3. Marginalisierung wirkt unvermeidlich auf das Selbstbild des Armen: selbst bei hoher Leistungsbereitschaft, Intelligenz und Moralität sieht er sich in der Regel als Versager und Schuldigen, der Besseres als sein Los kaum verdient habe. Dies wird dann - selbst von professionellen Armenhelfern - als Beweis gegen ihn und für die Richtigkeit der gesellschaftlichen Abwertungen angeführt. So wolle ja z. B. der Wanderarme sein Leben „gar nicht anders haben" und wisse - so besonders christliche Armenhelfer - selbst mehr „von seiner Schuld zu sagen", als es „bloß" humanistische „Sozialromantiker" wahrhaben wollten. Das durch gesellschaftliche Verdrängungen, Unterdrückungen und Schuldurteile verformte Selbstbild des Armen muß so als Zeuge gegen ihn und gegen die herhalten, die u. U. nichts als Gerechtigkeit für ihn fordern.

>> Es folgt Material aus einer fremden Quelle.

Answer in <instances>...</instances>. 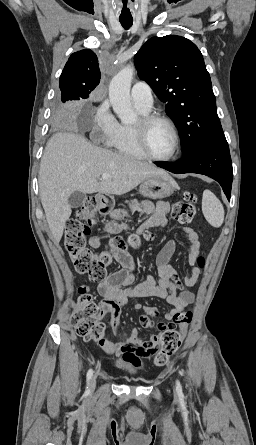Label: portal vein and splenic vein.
<instances>
[{
    "label": "portal vein and splenic vein",
    "instance_id": "1",
    "mask_svg": "<svg viewBox=\"0 0 256 445\" xmlns=\"http://www.w3.org/2000/svg\"><path fill=\"white\" fill-rule=\"evenodd\" d=\"M110 177H111V175L106 174V173H104V174L101 175V179H108V178H110Z\"/></svg>",
    "mask_w": 256,
    "mask_h": 445
}]
</instances>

4. Der verdrängte Arme ist der verkleidete Arme. Verkleidungen können Schutz bedeuten, den der Arme ganz besonders braucht, Masken, die ihn weniger verwundbar machen. Der ‚fröhliche Vagabund' gehört in diese Reihe ebenso wie der bürgerschreckende Stadt- oder der demütig-fromme Landstreicher an der Pfarrhaustür. Viele Verkleidungen entsprechen nur zu genau verbreiteten Erwartungen an den Armen. Eben in der Anpassung an sie verstärkt sich ihre Schutzwirkung für ihn.
Zugleich aber werden die Verkleidungen des Armen - z. B. auch die des „ständig trinkenden" oder „ewig ausweichenden Nichtstuers" für einen alkoholkranken, arbeitslosen, entmutigten Wander- oder Stadtarmen - wiederum als Argument gegen ihn gewendet. Sie bieten Nistplätze für Schuldvermutungen und -Zuweisungen, die den Armen als Armen verschwinden lassen. Sie dienen so dem Interesse, der Armut nicht als Armut zu begegnen, sondern nur noch in der den Bürger entlastenden Verkleidung dessen, „der es ja nicht anders will".
5. Armut ist im Umfeld reicher Gesellschaften immer Armut, „die sich nicht rechtfertigen kann" (K. H. Marciniak). Sie hat zu ihrer Rechtfertigung nichts vorzubringen. Sie ist schlechthin bar dessen, was jeder andere Mensch als Argument und Schutz auch gegenüber eigenen Fehlern und Schwächen anführen könnte.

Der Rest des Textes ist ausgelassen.